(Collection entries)

====

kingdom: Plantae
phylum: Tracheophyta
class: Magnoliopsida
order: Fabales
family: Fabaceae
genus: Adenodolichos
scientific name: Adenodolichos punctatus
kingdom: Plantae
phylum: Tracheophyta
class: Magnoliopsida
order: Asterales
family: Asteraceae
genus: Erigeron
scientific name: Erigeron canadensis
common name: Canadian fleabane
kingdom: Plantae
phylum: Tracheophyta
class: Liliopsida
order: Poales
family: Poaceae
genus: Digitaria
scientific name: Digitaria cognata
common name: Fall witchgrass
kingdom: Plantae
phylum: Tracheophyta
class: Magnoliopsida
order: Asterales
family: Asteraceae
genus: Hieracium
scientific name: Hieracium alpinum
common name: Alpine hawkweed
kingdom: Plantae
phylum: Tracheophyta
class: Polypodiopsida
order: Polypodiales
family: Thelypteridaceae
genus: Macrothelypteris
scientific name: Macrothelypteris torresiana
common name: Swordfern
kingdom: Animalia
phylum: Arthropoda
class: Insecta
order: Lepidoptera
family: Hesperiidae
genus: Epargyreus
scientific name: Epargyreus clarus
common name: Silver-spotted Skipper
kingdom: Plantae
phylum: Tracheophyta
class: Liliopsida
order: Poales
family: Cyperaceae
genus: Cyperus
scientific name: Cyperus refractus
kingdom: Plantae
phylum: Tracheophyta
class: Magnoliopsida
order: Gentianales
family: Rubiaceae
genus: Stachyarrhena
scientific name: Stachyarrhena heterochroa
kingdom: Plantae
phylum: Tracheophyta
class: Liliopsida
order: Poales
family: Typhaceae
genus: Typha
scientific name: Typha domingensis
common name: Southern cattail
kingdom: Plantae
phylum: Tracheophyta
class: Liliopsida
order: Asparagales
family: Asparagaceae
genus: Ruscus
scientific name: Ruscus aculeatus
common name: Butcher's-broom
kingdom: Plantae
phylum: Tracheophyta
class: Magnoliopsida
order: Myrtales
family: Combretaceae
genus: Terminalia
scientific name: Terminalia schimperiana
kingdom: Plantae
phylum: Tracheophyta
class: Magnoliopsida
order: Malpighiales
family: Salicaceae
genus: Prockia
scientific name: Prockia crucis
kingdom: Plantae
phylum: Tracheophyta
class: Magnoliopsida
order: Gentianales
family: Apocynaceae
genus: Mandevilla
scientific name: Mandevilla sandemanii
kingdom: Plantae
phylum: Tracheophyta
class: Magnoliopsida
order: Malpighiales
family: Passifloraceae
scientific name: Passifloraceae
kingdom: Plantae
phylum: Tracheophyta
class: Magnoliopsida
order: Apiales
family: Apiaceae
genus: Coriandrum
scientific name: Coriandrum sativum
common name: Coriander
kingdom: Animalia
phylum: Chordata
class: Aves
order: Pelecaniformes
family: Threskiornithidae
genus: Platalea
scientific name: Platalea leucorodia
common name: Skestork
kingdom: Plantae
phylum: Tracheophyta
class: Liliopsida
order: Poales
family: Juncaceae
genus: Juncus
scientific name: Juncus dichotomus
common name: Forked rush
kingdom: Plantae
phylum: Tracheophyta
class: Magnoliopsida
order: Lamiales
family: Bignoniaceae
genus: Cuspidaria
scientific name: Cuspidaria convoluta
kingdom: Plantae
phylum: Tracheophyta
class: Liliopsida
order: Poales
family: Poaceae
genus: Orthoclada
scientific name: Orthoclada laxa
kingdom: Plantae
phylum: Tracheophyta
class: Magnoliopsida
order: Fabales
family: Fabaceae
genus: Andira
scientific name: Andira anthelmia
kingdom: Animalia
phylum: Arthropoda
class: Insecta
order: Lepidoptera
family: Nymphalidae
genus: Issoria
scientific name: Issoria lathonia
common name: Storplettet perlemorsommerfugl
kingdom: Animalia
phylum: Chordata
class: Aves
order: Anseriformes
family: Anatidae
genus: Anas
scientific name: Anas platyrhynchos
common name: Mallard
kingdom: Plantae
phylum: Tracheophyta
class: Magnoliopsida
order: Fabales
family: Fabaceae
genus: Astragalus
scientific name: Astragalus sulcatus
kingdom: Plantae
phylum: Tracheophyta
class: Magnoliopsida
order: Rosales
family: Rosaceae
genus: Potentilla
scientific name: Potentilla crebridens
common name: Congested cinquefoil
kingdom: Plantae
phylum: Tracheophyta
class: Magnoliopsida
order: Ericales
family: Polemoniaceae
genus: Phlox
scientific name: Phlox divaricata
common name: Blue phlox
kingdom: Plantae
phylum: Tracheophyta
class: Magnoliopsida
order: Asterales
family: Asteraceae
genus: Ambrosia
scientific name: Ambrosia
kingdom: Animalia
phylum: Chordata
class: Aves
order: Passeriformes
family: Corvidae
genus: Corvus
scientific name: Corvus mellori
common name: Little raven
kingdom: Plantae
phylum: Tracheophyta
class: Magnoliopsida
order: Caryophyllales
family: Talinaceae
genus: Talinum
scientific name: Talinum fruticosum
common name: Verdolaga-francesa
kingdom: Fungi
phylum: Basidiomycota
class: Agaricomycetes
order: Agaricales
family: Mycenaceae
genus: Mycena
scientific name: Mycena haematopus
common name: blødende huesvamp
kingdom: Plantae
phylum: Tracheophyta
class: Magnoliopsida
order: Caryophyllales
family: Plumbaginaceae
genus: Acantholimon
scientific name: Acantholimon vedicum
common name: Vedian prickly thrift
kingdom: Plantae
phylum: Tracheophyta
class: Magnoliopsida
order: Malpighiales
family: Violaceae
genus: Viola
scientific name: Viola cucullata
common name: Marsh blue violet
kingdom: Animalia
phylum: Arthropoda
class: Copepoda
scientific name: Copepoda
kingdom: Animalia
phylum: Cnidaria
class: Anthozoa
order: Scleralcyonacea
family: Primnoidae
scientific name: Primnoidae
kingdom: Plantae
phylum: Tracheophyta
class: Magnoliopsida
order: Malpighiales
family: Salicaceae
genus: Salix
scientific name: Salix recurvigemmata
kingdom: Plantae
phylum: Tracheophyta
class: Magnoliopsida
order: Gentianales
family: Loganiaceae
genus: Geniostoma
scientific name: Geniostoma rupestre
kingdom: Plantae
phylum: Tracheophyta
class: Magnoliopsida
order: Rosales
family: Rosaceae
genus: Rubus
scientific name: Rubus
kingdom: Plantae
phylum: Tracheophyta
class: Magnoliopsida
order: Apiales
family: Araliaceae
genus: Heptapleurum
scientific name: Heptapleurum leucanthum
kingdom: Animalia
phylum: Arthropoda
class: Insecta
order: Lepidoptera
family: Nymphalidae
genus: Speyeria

====

» DIRECTIONS FOR THIS TASK: Copy the listing above from its first line through the line that contains "scientific name: Erigeron canadensis", reproducing every line unchanged.

» OUTPUT:
kingdom: Plantae
phylum: Tracheophyta
class: Magnoliopsida
order: Fabales
family: Fabaceae
genus: Adenodolichos
scientific name: Adenodolichos punctatus
kingdom: Plantae
phylum: Tracheophyta
class: Magnoliopsida
order: Asterales
family: Asteraceae
genus: Erigeron
scientific name: Erigeron canadensis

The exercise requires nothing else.